Hi! New to the thread but I’m really stumped here and not sure what to do.
At the weekend I started chatting to a guy on Hinge - we just clicked right away and we’re making lots of jokes with each other and even both saying that we weren’t just looking for sex. Anyway, we both had busy weekends, so we agreed to meet on Wednesday.
Wednesday comes along, we have a brilliant date. Chemistry through the roof, lots of stuff in common, ended up staying out far too late for a school night, lots of drinks and lots of snogs. So many butterflieOnly slight dampener for me is that my phone had died and he ordered an Uber, I needed to flag a cab in the street, and he just left me to flag down a cab at 2am in London, didn’t ask me to text him when I got home etc but we were both quite drunk so whatever.
Anyway Thursday we just exchanged a few messages about how it was a good night but we were feeling awful etc, we arranged a date for Saturday, but then on Friday I woke up and he had blocked me?
has this happened to anyone before? What should I do?
Sadly yes, I think quite a few people will have had a random ghoster.
What should you do?
• Buy a charger pack for your phone so you don’t run out of battery at the end of the night.

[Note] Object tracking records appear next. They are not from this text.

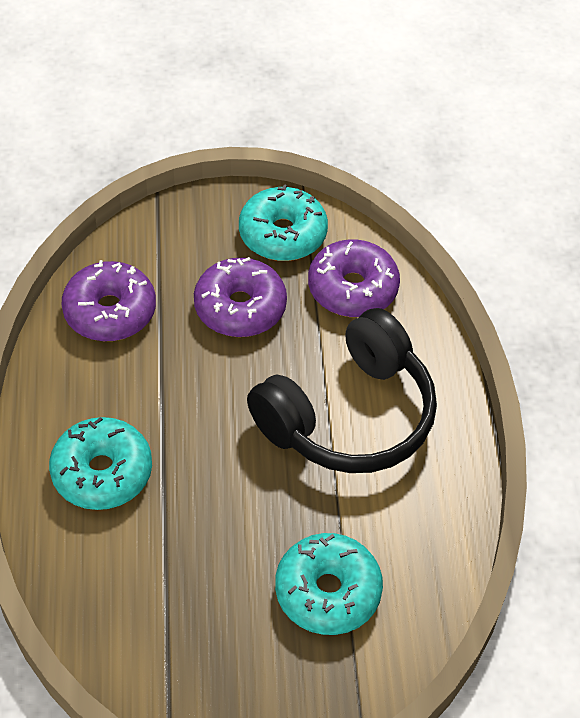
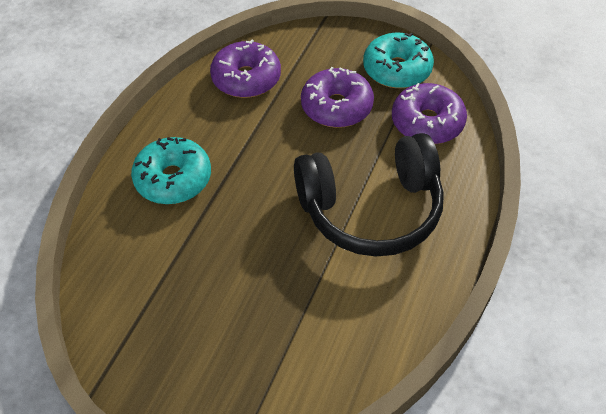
camera: 30 degrees right, 0 degrees up
turquoise donut [275,533,383,635] -> none

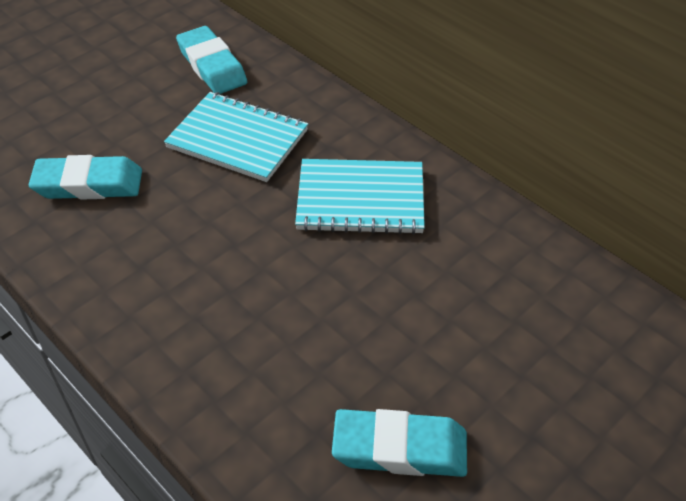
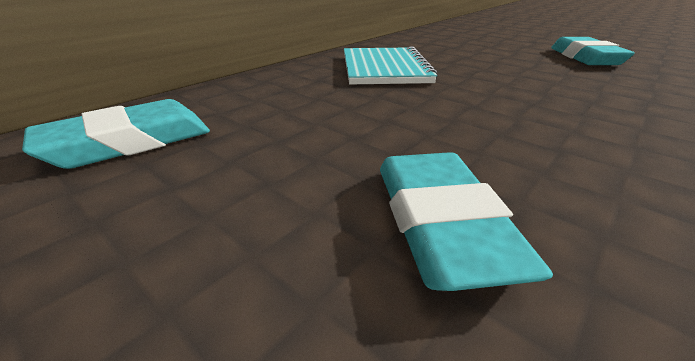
camera: 95 degrees left, 15 degrees down
turquoise notebook [164,92,308,182] -> none

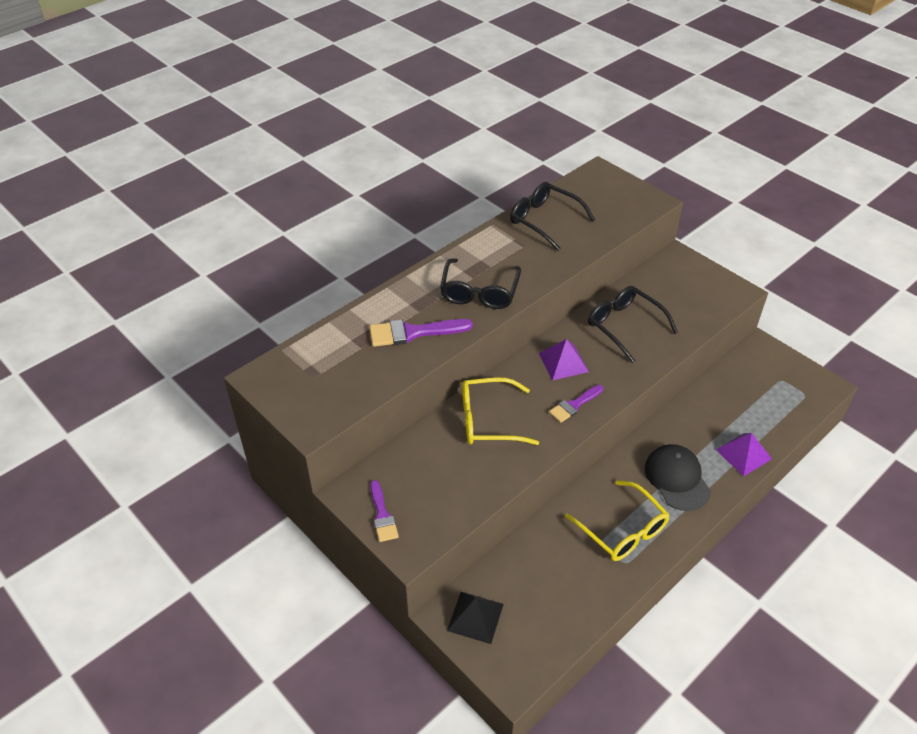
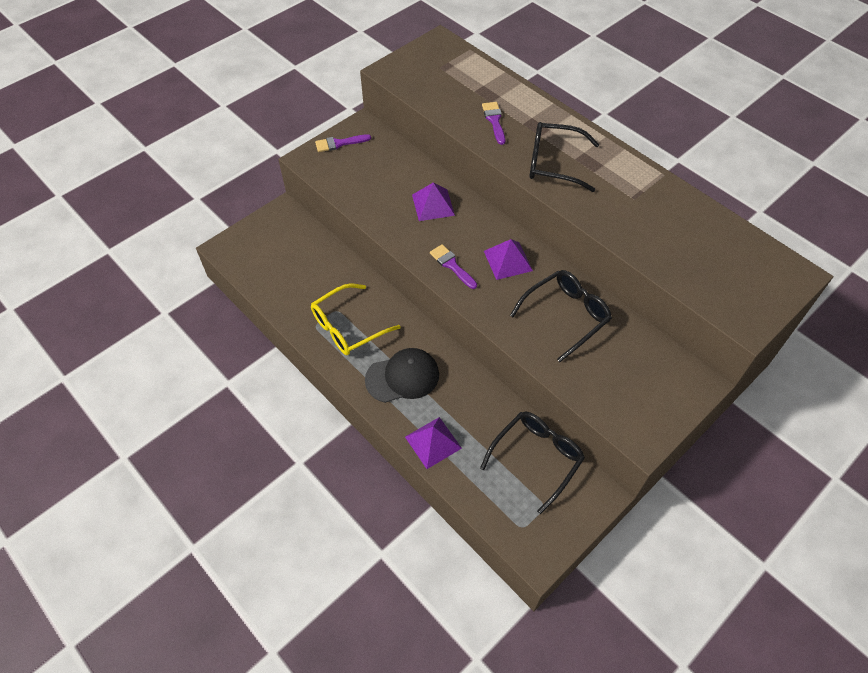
camera: 90 degrees right, 10 degrees up
purple brush [369,319,473,347] -> purple brush [482,102,505,145], size x0.64
black pyramid [447,592,504,644] -> none
yellow glasses [462,377,539,445] -> purple pyramid [412,183,455,221]
black glasses [510,182,595,251] -> black glasses moved to [480,412,585,514]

What you should not do is:
• Start questioning your experience on the date or sanity - you enjoyed it, he seemed to as well. If something has happened subsequently you’ve not been party to it;
• Think you did anything wrong and consider you might need to change anything about yourself: this could involve not kissing on a first date or drinking less. You were being authentically you, reverting back to the point above you had a good time and he appeared to as well. If you woke up in a bush at 6am the next morning with your belongings missing that might be a different story;
• Spend ages going over the date in forensic detail to see if there was something that could explain why he ghosted - the only explanation is he’s a twat;
• Let this dent your confidence - not your fault, nothing you could do to prevent it;
• Reach out to him in some other way for an explanation - you won’t get one (or at least not a satisfactory one);
• Entertain the idea of seeing him again if/when he pops up again. I found men like this are eternally on dating apps because they can never spot a good thing when it’s in front of them and they’ll likely appear again at some point down the line on an app and you’ll be intrigued to see if they swiped for you. Or they’ll just text randomly out of the blue like nothing happened.